Code painting may feel like a cold process that requires no human role. However, as we have seen above, when the working process of code painting is expressed in code, we come to realize that the human role is in fact essential, just as in any other form of art. In the many stages of imagining, writing functions, selecting parameters, discovering errors, mastering new techniques, and choosing artworks from among the images, the role of the human artist is indispensable.

By now, you will have understood that code painting is entirely different from paintings drawn by the code itself. Code is merely a tool used by the artist, much like paint, brushes, and canvas. The Korean title of this essay, "코드로 그린 그림," literally means "paintings drawn by code" — but the term "code painting" better captures the spirit: it is a medium, just like watercolor painting.

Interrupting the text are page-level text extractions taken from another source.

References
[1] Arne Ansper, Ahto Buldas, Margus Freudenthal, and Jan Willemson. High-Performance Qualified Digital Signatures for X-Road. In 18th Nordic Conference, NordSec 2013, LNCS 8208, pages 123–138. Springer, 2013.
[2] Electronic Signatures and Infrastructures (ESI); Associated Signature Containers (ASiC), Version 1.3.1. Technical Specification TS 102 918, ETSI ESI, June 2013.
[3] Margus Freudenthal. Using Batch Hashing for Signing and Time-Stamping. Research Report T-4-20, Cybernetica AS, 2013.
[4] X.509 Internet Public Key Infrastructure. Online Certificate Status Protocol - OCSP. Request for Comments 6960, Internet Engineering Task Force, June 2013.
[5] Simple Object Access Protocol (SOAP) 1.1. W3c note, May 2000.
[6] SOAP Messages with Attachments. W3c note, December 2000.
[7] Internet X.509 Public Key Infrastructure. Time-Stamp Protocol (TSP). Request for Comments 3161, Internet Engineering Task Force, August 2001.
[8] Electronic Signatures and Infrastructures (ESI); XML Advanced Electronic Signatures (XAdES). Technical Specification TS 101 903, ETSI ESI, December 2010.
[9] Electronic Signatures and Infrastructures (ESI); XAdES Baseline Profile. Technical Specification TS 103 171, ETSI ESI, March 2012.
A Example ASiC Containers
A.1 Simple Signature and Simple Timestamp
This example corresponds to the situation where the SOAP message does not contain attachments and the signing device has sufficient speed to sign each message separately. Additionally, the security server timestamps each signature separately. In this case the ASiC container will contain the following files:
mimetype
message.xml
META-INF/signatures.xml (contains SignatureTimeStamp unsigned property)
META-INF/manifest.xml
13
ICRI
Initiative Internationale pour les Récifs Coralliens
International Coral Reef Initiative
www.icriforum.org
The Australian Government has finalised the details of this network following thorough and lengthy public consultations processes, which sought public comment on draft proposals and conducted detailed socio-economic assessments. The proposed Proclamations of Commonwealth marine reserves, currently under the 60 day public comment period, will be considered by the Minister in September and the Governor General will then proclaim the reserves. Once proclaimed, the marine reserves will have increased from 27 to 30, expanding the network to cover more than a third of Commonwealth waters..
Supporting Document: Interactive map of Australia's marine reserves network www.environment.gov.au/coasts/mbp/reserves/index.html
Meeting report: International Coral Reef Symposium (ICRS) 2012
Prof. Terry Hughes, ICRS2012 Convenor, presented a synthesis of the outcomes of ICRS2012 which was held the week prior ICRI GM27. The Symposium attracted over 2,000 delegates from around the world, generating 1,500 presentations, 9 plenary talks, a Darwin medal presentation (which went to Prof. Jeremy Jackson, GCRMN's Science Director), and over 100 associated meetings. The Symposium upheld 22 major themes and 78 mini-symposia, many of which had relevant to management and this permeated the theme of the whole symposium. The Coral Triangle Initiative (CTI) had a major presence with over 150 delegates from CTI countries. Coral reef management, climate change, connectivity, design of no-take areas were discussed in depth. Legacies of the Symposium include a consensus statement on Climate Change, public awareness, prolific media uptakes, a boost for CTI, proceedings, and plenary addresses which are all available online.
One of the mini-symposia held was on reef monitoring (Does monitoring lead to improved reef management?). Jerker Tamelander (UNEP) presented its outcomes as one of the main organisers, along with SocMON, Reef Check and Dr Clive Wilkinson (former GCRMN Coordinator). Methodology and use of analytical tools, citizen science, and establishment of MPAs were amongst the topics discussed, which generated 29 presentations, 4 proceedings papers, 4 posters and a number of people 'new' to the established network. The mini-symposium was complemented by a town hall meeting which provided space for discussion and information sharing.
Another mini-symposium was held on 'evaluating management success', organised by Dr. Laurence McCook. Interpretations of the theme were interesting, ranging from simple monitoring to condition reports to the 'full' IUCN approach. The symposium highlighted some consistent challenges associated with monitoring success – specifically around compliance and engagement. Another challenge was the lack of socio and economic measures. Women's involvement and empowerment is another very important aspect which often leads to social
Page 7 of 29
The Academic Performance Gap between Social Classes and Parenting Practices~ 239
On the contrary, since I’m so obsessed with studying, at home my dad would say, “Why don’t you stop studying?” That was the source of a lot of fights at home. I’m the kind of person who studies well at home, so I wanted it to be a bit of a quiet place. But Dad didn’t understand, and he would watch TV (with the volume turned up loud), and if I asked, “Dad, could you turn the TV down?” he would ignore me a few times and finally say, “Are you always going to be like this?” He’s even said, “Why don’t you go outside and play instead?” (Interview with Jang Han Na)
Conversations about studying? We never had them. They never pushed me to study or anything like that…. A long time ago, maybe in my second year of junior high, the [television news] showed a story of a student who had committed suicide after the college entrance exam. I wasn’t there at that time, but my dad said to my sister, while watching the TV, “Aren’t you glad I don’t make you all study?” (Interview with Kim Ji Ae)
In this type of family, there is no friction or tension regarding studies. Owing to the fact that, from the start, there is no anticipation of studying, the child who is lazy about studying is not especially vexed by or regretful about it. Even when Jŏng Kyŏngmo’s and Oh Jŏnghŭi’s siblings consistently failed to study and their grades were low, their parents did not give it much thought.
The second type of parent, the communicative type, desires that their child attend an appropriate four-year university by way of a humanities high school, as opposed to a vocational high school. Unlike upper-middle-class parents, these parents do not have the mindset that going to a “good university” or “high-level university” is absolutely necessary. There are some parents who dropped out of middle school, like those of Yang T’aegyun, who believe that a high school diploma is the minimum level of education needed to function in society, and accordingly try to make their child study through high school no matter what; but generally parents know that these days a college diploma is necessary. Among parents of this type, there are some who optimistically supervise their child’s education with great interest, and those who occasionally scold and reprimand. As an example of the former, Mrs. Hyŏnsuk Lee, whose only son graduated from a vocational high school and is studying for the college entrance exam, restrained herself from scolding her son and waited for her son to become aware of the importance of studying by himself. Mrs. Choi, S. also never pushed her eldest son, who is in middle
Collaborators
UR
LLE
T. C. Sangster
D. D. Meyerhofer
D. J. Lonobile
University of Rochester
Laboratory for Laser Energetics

For me, traditional computer graphics code has long been my tool. Now I am welcoming functions generated by AI as a new tool.

Recently, there has been debate about whether AI can become an artist. I believe that if AI can replace all of the human roles that are necessary in code painting, then we could recognize AI as an artist. However, I think that is a story for a rather distant future. Before then, AI will continue to evolve as an intelligent tool for artists. And more and more artists will come to embrace AI as a new tool. As a computer scientist who elucidates and advances the principles of AI, and simultaneously as an artist who uses AI as a tool, I intend to explore the ambiguous boundary between science and art, and to find delight within it.